Travis A. Cunning, Paul Chan, Mahesh D. Pandey, Aniket Pant
Nuclear Technology | Volume 187 | Number 3 | September 2014 | Pages 270-281
Technical Paper | Fuel Cycle and Management | doi.org/10.13182/NT13-126
Articles are hosted by Taylor and Francis Online.
This study employs a novel approach to the prediction of CANDU [Canada deuterium uranium (reactor)] fuel reliability. Probability distributions are fitted to actual fuel manufacturing data sets provided by Cameco Fuel Manufacturing.

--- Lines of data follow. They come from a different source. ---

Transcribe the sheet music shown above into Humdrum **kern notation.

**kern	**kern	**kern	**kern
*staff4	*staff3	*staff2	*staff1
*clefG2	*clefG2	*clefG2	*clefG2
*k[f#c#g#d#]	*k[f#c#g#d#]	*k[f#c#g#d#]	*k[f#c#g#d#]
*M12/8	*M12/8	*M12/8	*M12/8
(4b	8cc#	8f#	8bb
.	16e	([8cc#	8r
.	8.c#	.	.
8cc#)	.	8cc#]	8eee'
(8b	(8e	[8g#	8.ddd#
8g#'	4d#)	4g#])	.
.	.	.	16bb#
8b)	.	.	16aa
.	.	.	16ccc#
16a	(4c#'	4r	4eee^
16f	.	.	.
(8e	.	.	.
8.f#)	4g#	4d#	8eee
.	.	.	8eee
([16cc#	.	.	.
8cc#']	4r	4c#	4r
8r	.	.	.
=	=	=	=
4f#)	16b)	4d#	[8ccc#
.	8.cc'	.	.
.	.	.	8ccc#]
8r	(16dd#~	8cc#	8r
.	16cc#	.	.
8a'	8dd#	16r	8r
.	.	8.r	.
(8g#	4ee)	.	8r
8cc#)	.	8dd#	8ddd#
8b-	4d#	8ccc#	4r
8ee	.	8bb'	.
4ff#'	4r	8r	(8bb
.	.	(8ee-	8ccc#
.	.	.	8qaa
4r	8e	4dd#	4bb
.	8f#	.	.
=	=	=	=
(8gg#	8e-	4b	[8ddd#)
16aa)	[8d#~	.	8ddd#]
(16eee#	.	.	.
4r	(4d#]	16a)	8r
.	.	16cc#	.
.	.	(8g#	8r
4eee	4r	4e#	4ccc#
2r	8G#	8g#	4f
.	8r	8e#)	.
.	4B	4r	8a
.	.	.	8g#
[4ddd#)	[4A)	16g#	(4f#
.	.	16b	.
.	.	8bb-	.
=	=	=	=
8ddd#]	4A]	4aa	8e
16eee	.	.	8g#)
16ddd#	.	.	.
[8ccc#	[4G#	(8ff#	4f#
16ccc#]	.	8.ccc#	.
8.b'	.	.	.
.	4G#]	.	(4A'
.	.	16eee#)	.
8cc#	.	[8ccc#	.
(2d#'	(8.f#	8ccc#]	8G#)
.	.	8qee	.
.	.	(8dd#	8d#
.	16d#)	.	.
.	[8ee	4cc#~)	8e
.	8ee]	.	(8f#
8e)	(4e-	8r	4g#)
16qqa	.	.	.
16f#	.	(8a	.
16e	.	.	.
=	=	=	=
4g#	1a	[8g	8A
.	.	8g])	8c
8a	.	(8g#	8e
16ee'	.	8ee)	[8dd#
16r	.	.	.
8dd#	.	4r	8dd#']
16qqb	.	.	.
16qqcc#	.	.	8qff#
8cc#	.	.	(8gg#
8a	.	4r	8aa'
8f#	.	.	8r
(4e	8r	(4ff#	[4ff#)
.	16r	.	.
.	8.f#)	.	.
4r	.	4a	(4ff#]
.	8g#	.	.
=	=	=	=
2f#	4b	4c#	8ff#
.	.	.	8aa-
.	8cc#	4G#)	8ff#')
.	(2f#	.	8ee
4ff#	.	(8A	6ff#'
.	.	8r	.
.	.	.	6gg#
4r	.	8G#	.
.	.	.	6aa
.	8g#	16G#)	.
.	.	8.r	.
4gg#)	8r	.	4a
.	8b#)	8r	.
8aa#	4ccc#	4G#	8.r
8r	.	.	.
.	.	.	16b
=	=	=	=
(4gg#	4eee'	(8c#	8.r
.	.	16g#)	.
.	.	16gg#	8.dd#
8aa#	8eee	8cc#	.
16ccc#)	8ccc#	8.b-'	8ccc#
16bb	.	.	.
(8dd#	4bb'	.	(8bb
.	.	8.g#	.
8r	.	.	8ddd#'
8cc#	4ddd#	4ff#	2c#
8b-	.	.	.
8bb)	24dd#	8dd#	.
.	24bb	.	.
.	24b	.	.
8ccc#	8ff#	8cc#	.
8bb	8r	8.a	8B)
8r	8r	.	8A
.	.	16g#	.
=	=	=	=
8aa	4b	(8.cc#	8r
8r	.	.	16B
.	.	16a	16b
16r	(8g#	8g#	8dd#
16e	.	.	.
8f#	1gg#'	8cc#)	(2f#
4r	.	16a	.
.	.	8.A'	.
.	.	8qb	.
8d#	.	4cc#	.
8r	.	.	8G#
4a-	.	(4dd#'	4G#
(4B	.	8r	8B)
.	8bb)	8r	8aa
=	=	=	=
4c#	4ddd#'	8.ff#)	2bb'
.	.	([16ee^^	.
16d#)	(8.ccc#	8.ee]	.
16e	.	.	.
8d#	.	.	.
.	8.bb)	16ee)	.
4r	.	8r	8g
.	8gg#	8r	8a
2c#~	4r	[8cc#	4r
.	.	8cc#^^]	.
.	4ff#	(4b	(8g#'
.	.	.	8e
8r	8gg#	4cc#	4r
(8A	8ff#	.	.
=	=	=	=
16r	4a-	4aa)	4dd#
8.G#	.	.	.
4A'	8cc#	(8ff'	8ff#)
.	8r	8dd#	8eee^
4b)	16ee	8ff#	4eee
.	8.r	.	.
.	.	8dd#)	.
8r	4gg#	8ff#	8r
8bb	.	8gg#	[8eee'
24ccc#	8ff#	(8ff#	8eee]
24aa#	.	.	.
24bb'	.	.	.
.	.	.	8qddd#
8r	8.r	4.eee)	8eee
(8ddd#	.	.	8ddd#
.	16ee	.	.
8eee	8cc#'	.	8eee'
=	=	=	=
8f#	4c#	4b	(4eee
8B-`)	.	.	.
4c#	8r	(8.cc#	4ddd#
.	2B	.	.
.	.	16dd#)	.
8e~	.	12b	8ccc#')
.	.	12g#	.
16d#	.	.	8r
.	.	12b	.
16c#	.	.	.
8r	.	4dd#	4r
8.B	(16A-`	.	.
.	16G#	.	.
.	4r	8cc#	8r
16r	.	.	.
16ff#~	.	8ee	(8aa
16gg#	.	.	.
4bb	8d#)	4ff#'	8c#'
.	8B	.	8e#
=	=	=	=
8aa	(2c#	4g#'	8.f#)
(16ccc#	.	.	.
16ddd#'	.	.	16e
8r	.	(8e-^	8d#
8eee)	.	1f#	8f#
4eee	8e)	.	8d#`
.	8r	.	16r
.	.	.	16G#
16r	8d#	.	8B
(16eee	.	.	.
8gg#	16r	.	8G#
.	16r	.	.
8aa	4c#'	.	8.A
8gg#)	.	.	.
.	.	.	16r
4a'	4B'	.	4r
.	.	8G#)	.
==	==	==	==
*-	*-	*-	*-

They are used to form input for two industry-standard fuel performance codes: ELESTRES for the steady-state case and ELOCA for the transient case—a hypothesized 80% reactor outlet header break loss-of-coolant accident. Using a Monte Carlo technique for input generation, 105 independent trials are conducted, and probability distributions are fitted to key model output quantities. Comparing model output against recognized industrial acceptance criteria, no fuel failures are predicted for either case. Output distributions are well removed from failure limit values, implying that margin exists in current fuel manufacturing and design. To validate the results and attempt to reduce the simulation burden of the methodology, two dimensional reduction methods are assessed. Using just 36 trials, both methods are able to produce output distributions that agree strongly with those obtained via the brute-force Monte Carlo method, often to a relative discrepancy of <0.3% when predicting the first statistical moment and to a relative discrepancy of <5% when predicting the second statistical moment. In terms of global sensitivity, pellet density proves to have the greatest impact on fuel performance, with an average sensitivity index of 48.93% on key output quantities. Pellet grain size and dish depth are also significant contributors, at 31.53% and 13.46%, respectively. A traditional “limit of operating envelope” case is also evaluated. This case produces output values that exceed the maximum values observed during the 105 Monte Carlo trials for all output quantities of interest. In many cases the difference between the predictions of the statistical methods and the limit method is very prominent, and the highly conservative nature of the deterministic approach is demonstrated.